Direction A:
From the Avatar article, list each thing it says Mother Nature did for us.
Direction B:
Please translate this sentence from the Avatar article into Spanish: "Come to think of it, Humankind starts to sound like a rebellious adolescent."

── Article ──

James Cameron had been wanting to tell the story of “Avatar” for years, but in order for the work to live up to his vision, he had to pioneer a whole new class of filmmaking technology. Revolutionizing the filmmaking process is one (mind blowing) thing, but what I find even more impressive, is what Avatar’s story has to say.

The story speaks of the cost of our dysfunctional relationship with Mother Nature. She gave birth to us, she raised us, supplied us with everything we needed, but now we seem to have the impression that we don’t need her, that our technology holds all the answers. Come to think of it, Humankind starts to sound like a rebellious adolescent. We used to look up to our parents, but not now, we know better!

“Avatar” topped the previous worldwide box office record of $1.84 billion (set by Cameron’s “Titanic”) and it kept soaring. And while theater patrons in 3D glasses bask in the entertainment of it all, they’re also soaking in an important collective message – The world we live in is fragile and precious, and until we understand that, we’re likely to destroy it.

───
── Source excerpt ──

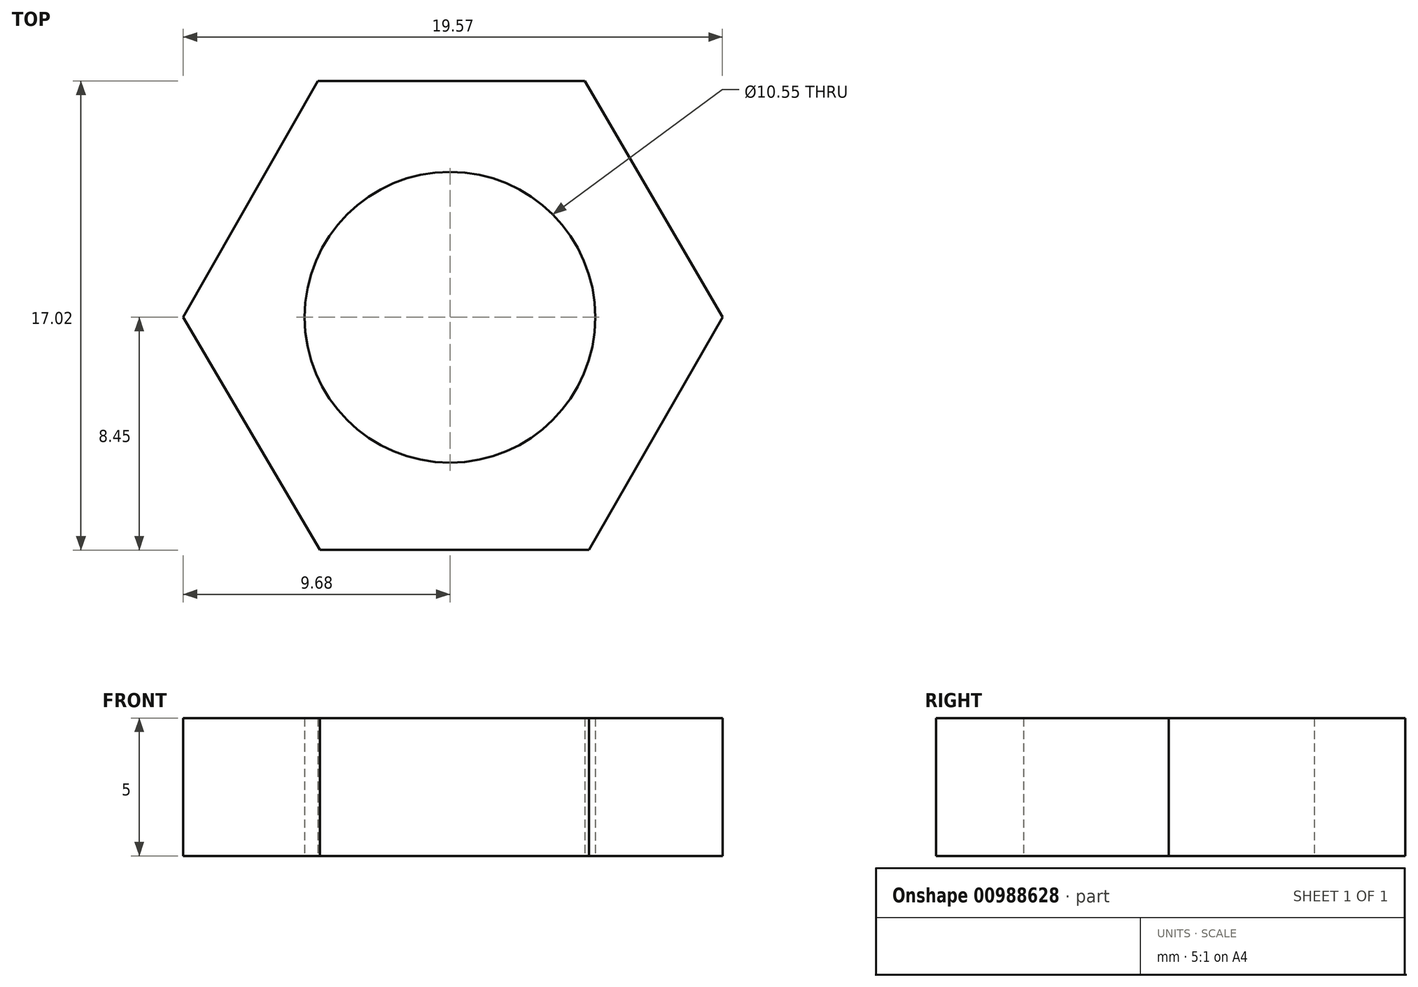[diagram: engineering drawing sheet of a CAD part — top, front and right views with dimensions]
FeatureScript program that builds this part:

───

Correct output A:
- She gave birth to us.
- She raised us.
- She supplied us with everything we needed.

Correct output B:
Pensándolo bien, la humanidad empieza a sonar como un adolescente rebelde.